第四話閑話 イリーガル・スチューデント 4





 
(結局…謎ばかりが残ったな)

 既に夜の帳が下りている日比谷公園内で、龍麻はラジオから流れる速報に耳を傾けていた。

 記事を読み上げるアナウンサーの口調こそ落ち着いたものだが、声は少し震えている。速報として報じられている事件はあまりにも人が死に過ぎ、あまりにも異常過ぎたのだ。

 大掛かりな組織的犯行によるスナッフ・ムービー製作現場を摘発。救出された女性は二十八名。発見された白骨死体は二十体あまり。――これだけでも近代希に見る凶悪事件だったのだが、ニュースは事実の一割も伝えていない。
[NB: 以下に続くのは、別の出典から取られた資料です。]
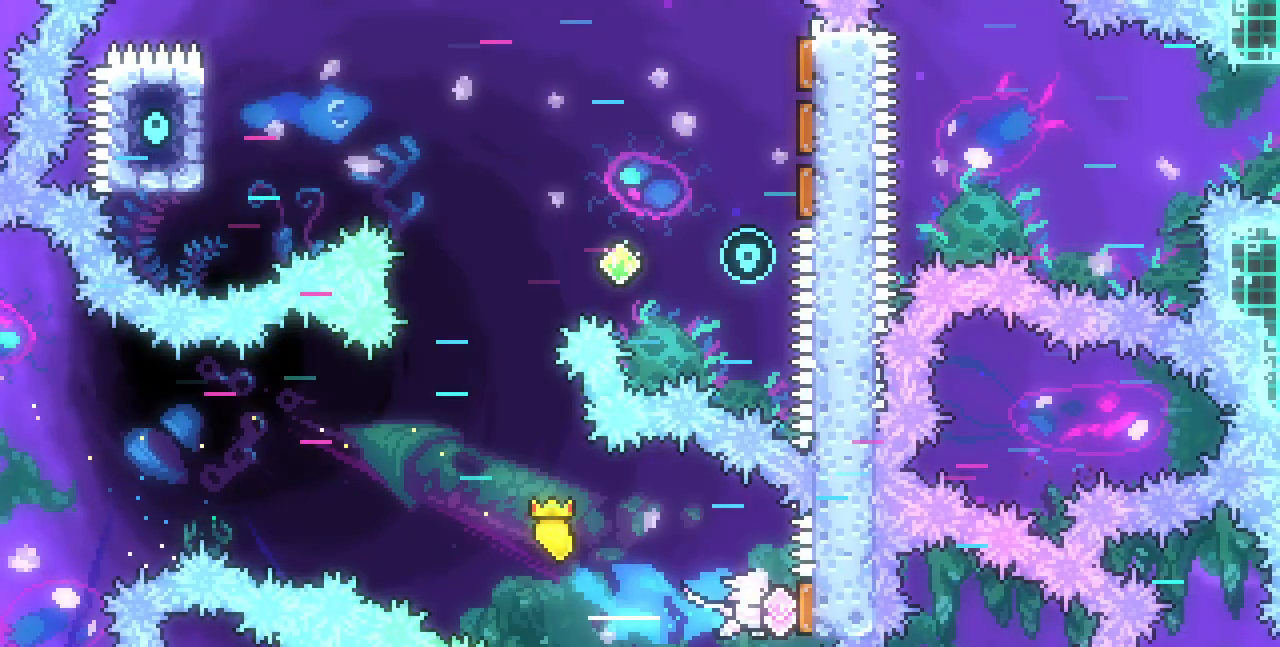
{"keys": ["up"], "events": [[67, "left", "down"], [83, "right", "up"], [283, "up", "down"], [300, "left", "up"], [317, "c", "down"], [500, "c", "up"]]}
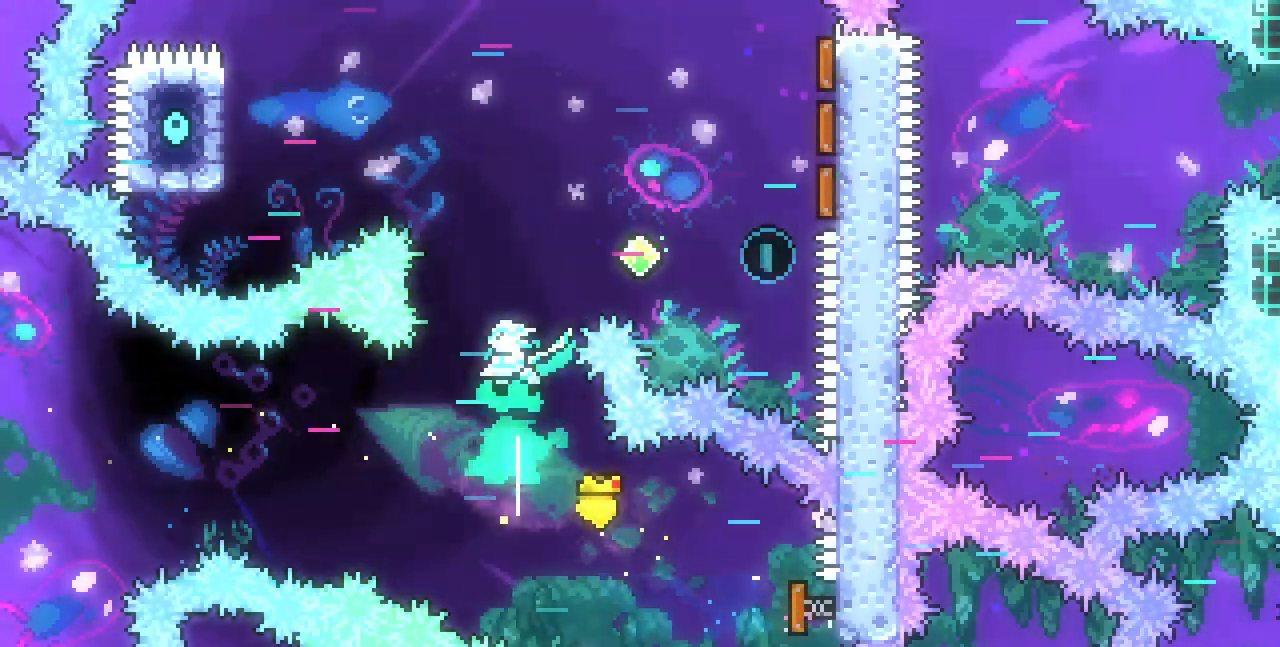
{"keys": ["c", "right"], "events": [[133, "right", "down"], [133, "up", "up"], [200, "c", "down"], [367, "c", "up"], [467, "c", "down"]]}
明日の朝刊も、真実を記事にする事はないだろう。

 あの後、既に準備を整えていたものか、龍麻が倉庫を後にしたのと入れ替わりに警視庁の機動隊が押し寄せ、倉庫内に突入、誘拐されていた女性たちを救助した。陣頭指揮に当たっているのは、やけに見栄えのするモデルのような女性である。あたかも騎士団に下知する女王のようにてきぱきと指示を飛ばし、完全に現場を仕切っていた。

 恐らく彼女がHIROの依頼人なのだろう。そして彼女は警察のキャリア官僚――それもかなり高位な――だ。これも推察だが、スナッフ・ムービーに関わってしまった者が助けを求めたのは彼女で、事件の背後に巨大な権力の影を見た彼女は、アンダーグラウンドに助力を求めたのだろう。――裏の世界もまた、表の世界が不必要な混乱に陥るのを嫌うのである。そして――表世界の住人が裏の世界に土足で踏み込むのも。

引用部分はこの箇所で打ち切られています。